Observability — Measuring Availability#
Availability is not "is the server running?" — it is "did the user's stream start?" A BFF can be alive and returning 503s on every home feed request. That is not available.
The Health Check Trap#
The instinct when monitoring availability is to ping the server — send a heartbeat every few seconds and check if it responds. If it responds, it's up.
Consider this scenario:
BFF instance is running ✓
Health check endpoint returns 200 ✓
But: Redis circuit breaker is OPEN
Result: every home feed request returns 503
From the health check: server is healthy. From the user: blank home screen.

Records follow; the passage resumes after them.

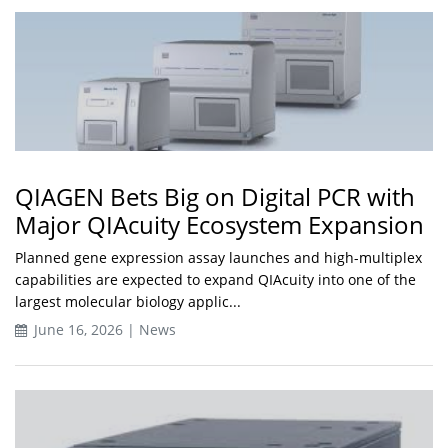
QIAGEN Bets Big on Digital PCR with
Major QIAcuity Ecosystem Expansion
Planned gene expression assay launches and high-multiplex
capabilities are expected to expand QIAcuity into one of the
largest molecular biology applic...
June 16, 2026 | News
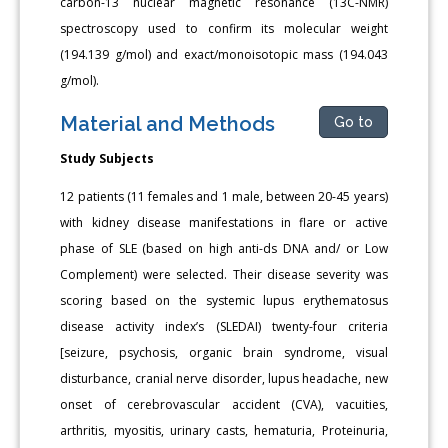
carbon-13 nuclear magnetic resonance (13C-NMR)
spectroscopy used to confirm its molecular weight
(194.139 g/mol) and exact/monoisotopic mass (194.043
g/mol).
Material and Methods
Go to
Study Subjects
12 patients (11 females and 1 male, between 20-45 years)
with kidney disease manifestations in flare or active
phase of SLE (based on high anti-ds DNA and/ or Low
Complement) were selected. Their disease severity was
scoring based on the systemic lupus erythematosus
disease activity index’s (SLEDAI) twenty-four criteria
[seizure, psychosis, organic brain syndrome, visual
disturbance, cranial nerve disorder, lupus headache, new
onset of cerebrovascular accident (CVA), vacuities,
arthritis, myositis, urinary casts, hematuria, Proteinuria,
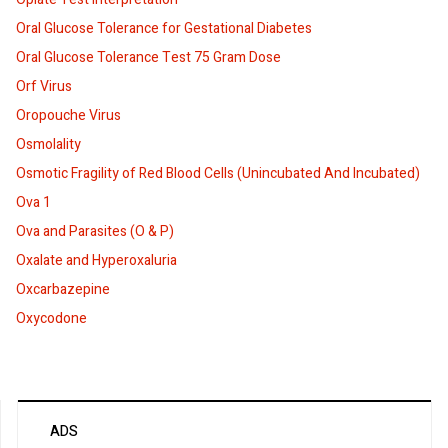
Oral Glucose Tolerance for Gestational Diabetes
Oral Glucose Tolerance Test 75 Gram Dose
Orf Virus
Oropouche Virus
Osmolality
Osmotic Fragility of Red Blood Cells (Unincubated And Incubated)
Ova 1
Ova and Parasites (O & P)
Oxalate and Hyperoxaluria
Oxcarbazepine
Oxycodone
ADS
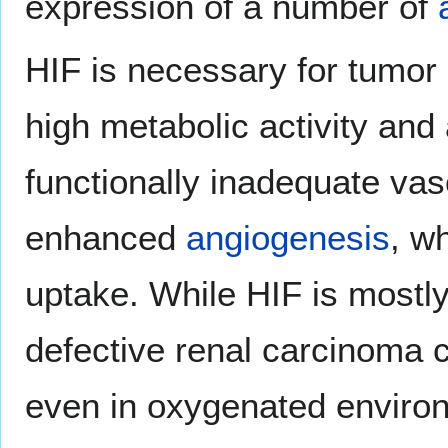
expression of a number of
HIF is necessary for tumo
high metabolic activity and 
functionally inadequate vasc
enhanced
angiogenesis
, w
uptake. While HIF is mostly
defective renal carcinoma c
even in oxygenated enviro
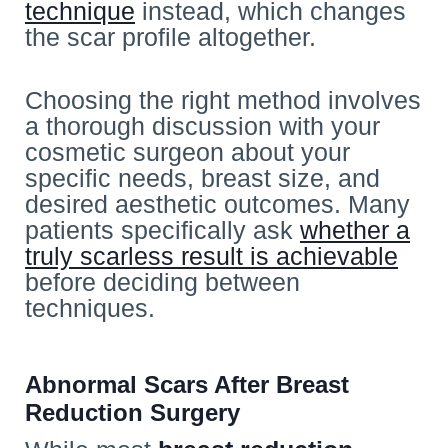
technique
instead, which changes
the scar profile altogether.
Choosing the right method involves
a thorough discussion with your
cosmetic
surgeon about your
specific needs, breast size, and
desired aesthetic outcomes. Many
patients specifically ask
whether a
truly scarless result is achievable
before deciding between
techniques.
Abnormal Scars After Breast
Reduction Surgery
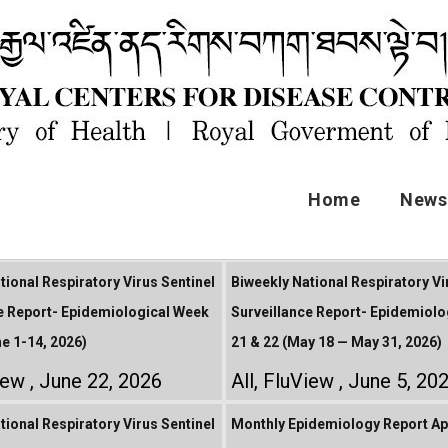
Home
News 
tional Respiratory Virus Sentinel
Biweekly National Respiratory Vi
e Report- Epidemiological Week
Surveillance Report- Epidemiolo
ne 1-14, 2026)
21 & 22 (May 18 — May 31, 2026)
iew
June 22, 2026
All
,
FluView
June 5, 20
tional Respiratory Virus Sentinel
Monthly Epidemiology Report Apr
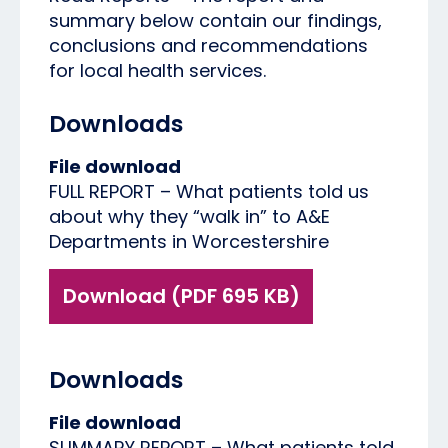
summary below contain our findings,
conclusions and recommendations
for local health services.
Downloads
File download
FULL REPORT – What patients told us
about why they “walk in” to A&E
Departments in Worcestershire
Download (PDF 695 KB)
Downloads
File download
SUMMARY REPORT – What patients told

The health check missed the actual failure entirely.
Availability must be measured on real user requests, not synthetic pings.
The Availability SLI Formula#
Stream start availability:
stream_start_attempts — incremented on every Play button press
stream_start_successes — incremented when first chunk delivered to client
Stream start availability = stream_start_successes / stream_start_attempts
Target: 99.99%
Home feed availability:
home_feed_requests — incremented on every GET /api/v1/home
home_feed_successes — incremented when BFF returns at least one row
Home feed availability = home_feed_successes / home_feed_requests
Target: 99.99%
Stream start and home feed are tracked separately. A CDN outage kills stream start availability while home feed stays healthy — genre metadata is cached in Redis and the BFF still responds. Measuring separately means the CDN failure pages immediately even when the home feed looks fine.
What Counts as Success#
For stream starts:
Play → manifest delivered → first chunk downloaded → frame rendered ✓ success
Play → BFF returns 503 ✗ failure
Play → manifest delivered → CDN timeout on chunk fetch ✗ failure
Play → entitlement check fails → 403 returned ✓ success (system worked correctly)
Play → user on slow network → quality drops to 480p but stream starts ✓ success
A 403 for an unentitled user is a success — the system correctly enforced access control. A CDN timeout is a failure — the user wanted to watch and couldn't. Quality degradation is a success — the stream started, just at lower quality.
For home feed:
GET /api/v1/home → BFF returns 15 rows (Action service was down, row omitted) ✓ success
GET /api/v1/home → BFF returns 503 ✗ failure
GET /api/v1/home → BFF returns 0 rows ✗ failure
Graceful degradation counts as success. If the Action genre service is down and the BFF returns 19 rows instead of 20, that is a successful response — the system degraded gracefully without failing the user. A full 503 is the failure.
Smooth Playback Availability#
Beyond stream start, Netflix tracks whether streams stay healthy throughout playback. A stream that starts but buffers every 30 seconds is technically "available" by the stream start metric — but the user experience is broken.
active_streams — number of streams currently playing
buffering_streams — streams currently in a buffering state
Buffering ratio = buffering_streams / active_streams
Target: < 0.1%
At 20M concurrent viewers, 0.1% means 20,000 users buffering at any given moment is acceptable. More than that and something is degraded.
Interview framing
"Availability is measured on real traffic — stream start successes divided by attempts. 403s count as successes. CDN timeouts count as failures. Home feed with one omitted row counts as success — graceful degradation still served the user. Stream start and home feed are tracked separately so a CDN failure alerts independently of BFF health."